OSX: using CLI version of VLC

How can I use the CLI version of the VLC on OSX?

After installing VLC on OSX, it works fine through the normal GUI process, spotlight, etc. Also, I know it's possible to do

open bla.avi -a vlc

However, when I issue vlc command in the shell, it doesn't work. which vlc in shell doesn't return anything either.

CLI version of VLC is very handy for transcoding, streaming, etc. So it would be nice to have it working.


Solution 1:

The command open bla.avi -a vlc works because OS X is using its Launch Services database to open the application VLC. This doesn't have anything to do with a command line binary of the same name, which isn't installed by default.

The binary you search for is in the VLC.app package, so you can type that into a terminal:

/Applications/VLC.app/Contents/MacOS/VLC -I rc

This will open the interactive command line VLC. Or, execute the following in order to have the above line registered as an alias to vlc:

echo "alias vlc='/Applications/VLC.app/Contents/MacOS/VLC -I rc'" >> ~/.bash_profile

Once you've added this, you need to restart your Terminal. Now type vlc and you'll get to the command line.

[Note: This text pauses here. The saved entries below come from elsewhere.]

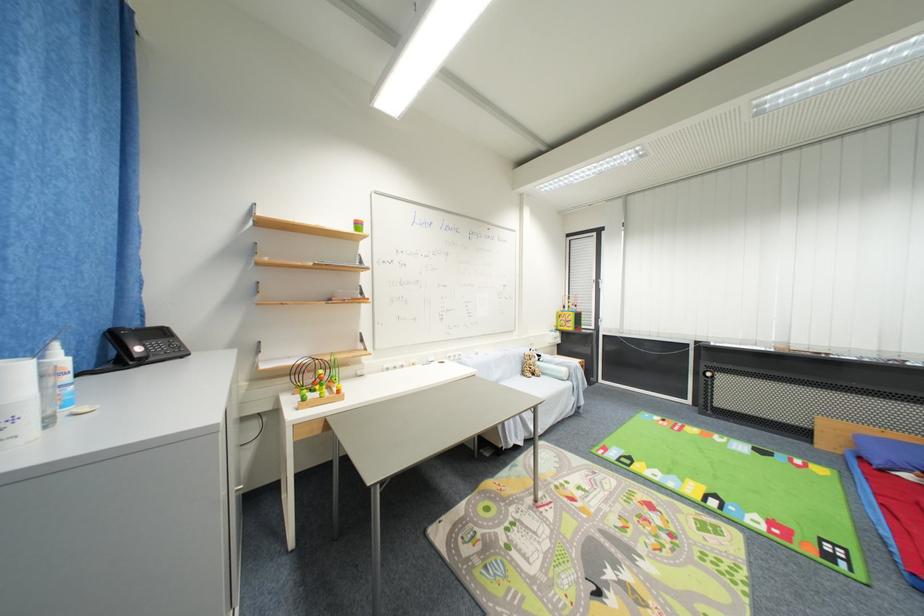
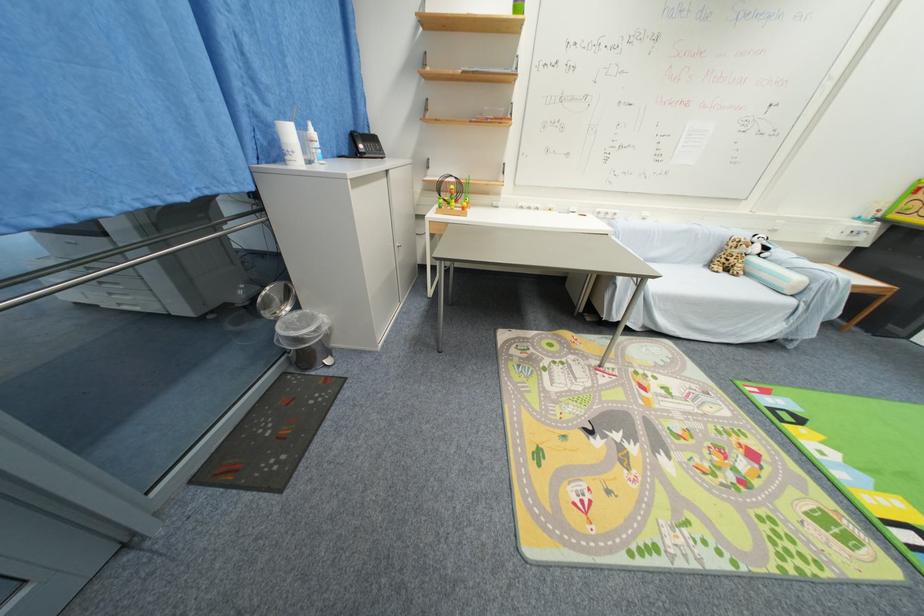
In the second image, find the point that corresponds to pixel 540 379 in the first image.

(730, 276)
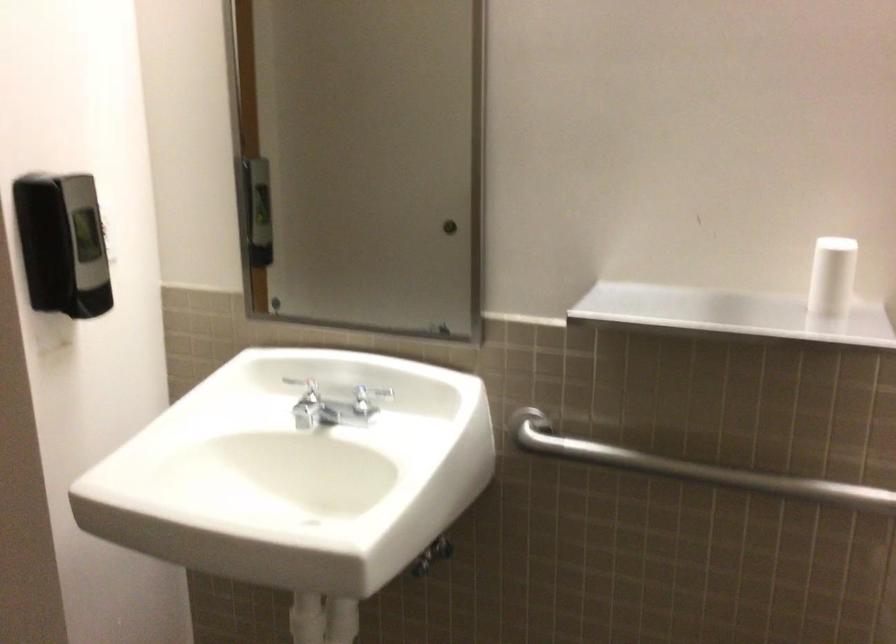
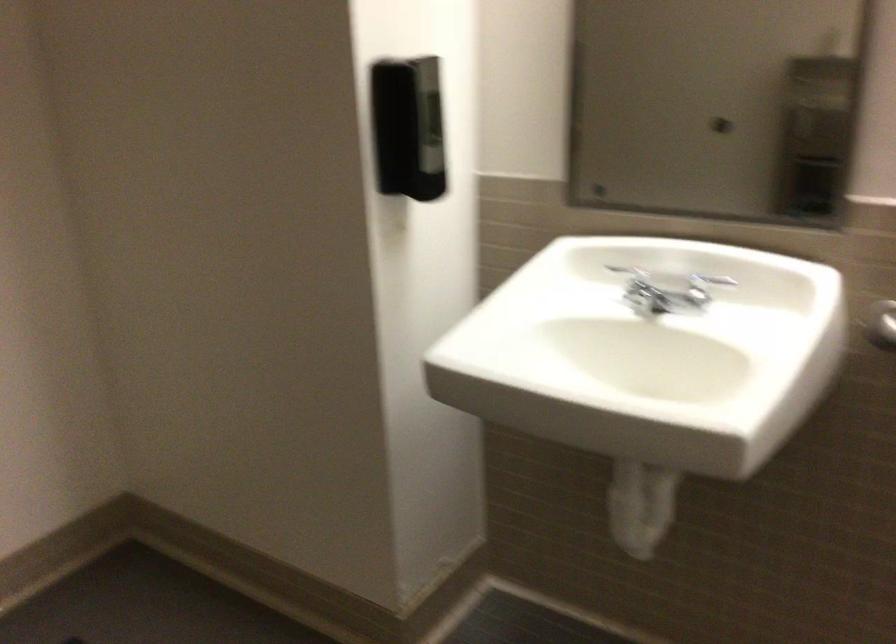
Find the pixel in the second image that matches [373,400] in the first image.

(704, 287)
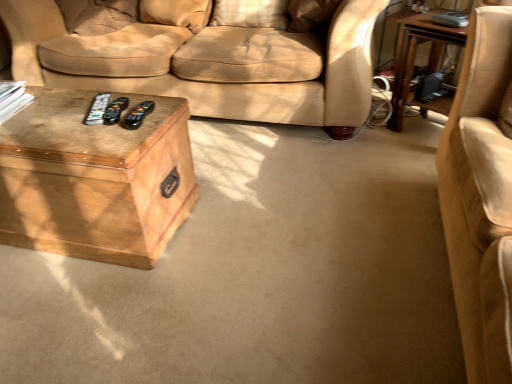
Question: In terms of width, does wooden trunk at lower left, acting as the first table starting from the left, look wider or thinner when compared to wooden table at right, the second table when ordered from left to right?

Choices:
 (A) thin
 (B) wide

Answer: (B)

Question: From the image's perspective, is wooden trunk at lower left, acting as the first table starting from the left, located above or below wooden table at right, arranged as the first table when viewed from the right?

Choices:
 (A) above
 (B) below

Answer: (B)

Question: Based on their relative distances, which object is farther from the wooden table at right, the second table when ordered from left to right?

Choices:
 (A) black plastic remote at center, arranged as the 2th remote when viewed from the right
 (B) black plastic remote at center, marked as the 3th remote in a right-to-left arrangement
 (C) black plastic remote at center, the 3th remote in the left-to-right sequence
 (D) wooden trunk at lower left, which is the second table in right-to-left order

Answer: (B)

Question: Estimate the real-world distances between objects in this image. Which object is closer to the wooden table at right, the second table when ordered from left to right?

Choices:
 (A) black plastic remote at center, marked as the 3th remote in a right-to-left arrangement
 (B) black plastic remote at center, the 2th remote viewed from the left
 (C) black plastic remote at center, which is counted as the first remote, starting from the right
 (D) wooden trunk at lower left, acting as the first table starting from the left

Answer: (C)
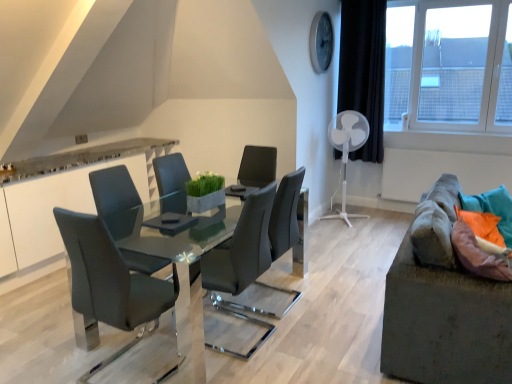
Question: Is the depth of matte gray chair at center, which is the second chair in front-to-back order, less than that of textured gray couch at right?

Choices:
 (A) yes
 (B) no

Answer: (B)

Question: Are matte gray chair at center, the 1th chair viewed from the right, and textured gray couch at right far apart?

Choices:
 (A) no
 (B) yes

Answer: (A)

Question: Does matte gray chair at center, the 1th chair viewed from the right, appear on the left side of textured gray couch at right?

Choices:
 (A) no
 (B) yes

Answer: (B)

Question: Is matte gray chair at center, which is the second chair in front-to-back order, next to textured gray couch at right and touching it?

Choices:
 (A) no
 (B) yes

Answer: (A)

Question: From a real-world perspective, is matte gray chair at center, the first chair in the back-to-front sequence, located higher than textured gray couch at right?

Choices:
 (A) no
 (B) yes

Answer: (B)

Question: Is matte gray chair at center, arranged as the 2th chair when viewed from the left, situated inside white plastic mechanical fan at right or outside?

Choices:
 (A) outside
 (B) inside

Answer: (A)

Question: Considering the relative positions of matte gray chair at center, the first chair in the back-to-front sequence, and white plastic mechanical fan at right in the image provided, is matte gray chair at center, the first chair in the back-to-front sequence, to the left or to the right of white plastic mechanical fan at right?

Choices:
 (A) left
 (B) right

Answer: (A)

Question: Is point (229, 273) closer or farther from the camera than point (343, 142)?

Choices:
 (A) closer
 (B) farther

Answer: (A)

Question: Considering the positions of matte gray chair at center, which is the second chair in front-to-back order, and white plastic mechanical fan at right in the image, is matte gray chair at center, which is the second chair in front-to-back order, taller or shorter than white plastic mechanical fan at right?

Choices:
 (A) tall
 (B) short

Answer: (B)

Question: Is matte gray chair at center, the 1th chair viewed from the right, wider or thinner than orange fabric pillow at right?

Choices:
 (A) wide
 (B) thin

Answer: (A)

Question: Considering the positions of matte gray chair at center, which is the second chair in front-to-back order, and orange fabric pillow at right in the image, is matte gray chair at center, which is the second chair in front-to-back order, bigger or smaller than orange fabric pillow at right?

Choices:
 (A) small
 (B) big

Answer: (B)

Question: Considering the positions of matte gray chair at center, which is the second chair in front-to-back order, and orange fabric pillow at right in the image, is matte gray chair at center, which is the second chair in front-to-back order, taller or shorter than orange fabric pillow at right?

Choices:
 (A) short
 (B) tall

Answer: (B)

Question: Is matte gray chair at center, the 1th chair viewed from the right, spatially inside orange fabric pillow at right, or outside of it?

Choices:
 (A) outside
 (B) inside

Answer: (A)

Question: From the image's perspective, is transparent glass window at upper right above or below matte gray chair at center, the 1th chair viewed from the right?

Choices:
 (A) below
 (B) above

Answer: (B)

Question: From their relative heights in the image, would you say transparent glass window at upper right is taller or shorter than matte gray chair at center, arranged as the 2th chair when viewed from the left?

Choices:
 (A) tall
 (B) short

Answer: (A)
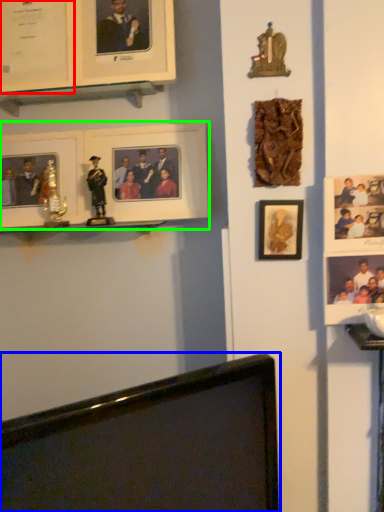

If you don't like the interactive interface or would like to use VLC with other options, you need to edit your ~/.bash_profile accordingly, e.g. through open -e ~/.bash_profile.

Solution 2:

OS X applications don't usually install any program executables outside their application bundle. As you don't usually interact with them from the command line, they're not put into any folder on your PATH.


If you installed VLC to /Applications, the actual executable is /Applications/VLC.app/Contents/MacOS/VLC.

/Applications/VLC.app/Contents/MacOS/VLC -hwill show some help, and /Applications/VLC.app/Contents/MacOS/VLC --intf ncurses will launch the ncurses UI.

Solution 3:

To access vlc from the command line, you can create a local symbolic link as below:

mkdir ~/bin
ln -vs /Applications/VLC.app/Contents/MacOS/VLC ~/bin/vlc

To have this command available for all users, you may want to link it into /usr/local/bin instead.

Make sure that your ~/bin (or /usr/local/bin) is in your environmental PATH variable, in other words that your ~/.profile file contains something like:

# set PATH so it includes user's private bin if it exists
if [ -d "$HOME/bin" ] ; then
    PATH="$HOME/bin:$PATH"
fi

Above code is default behaviour on Linux.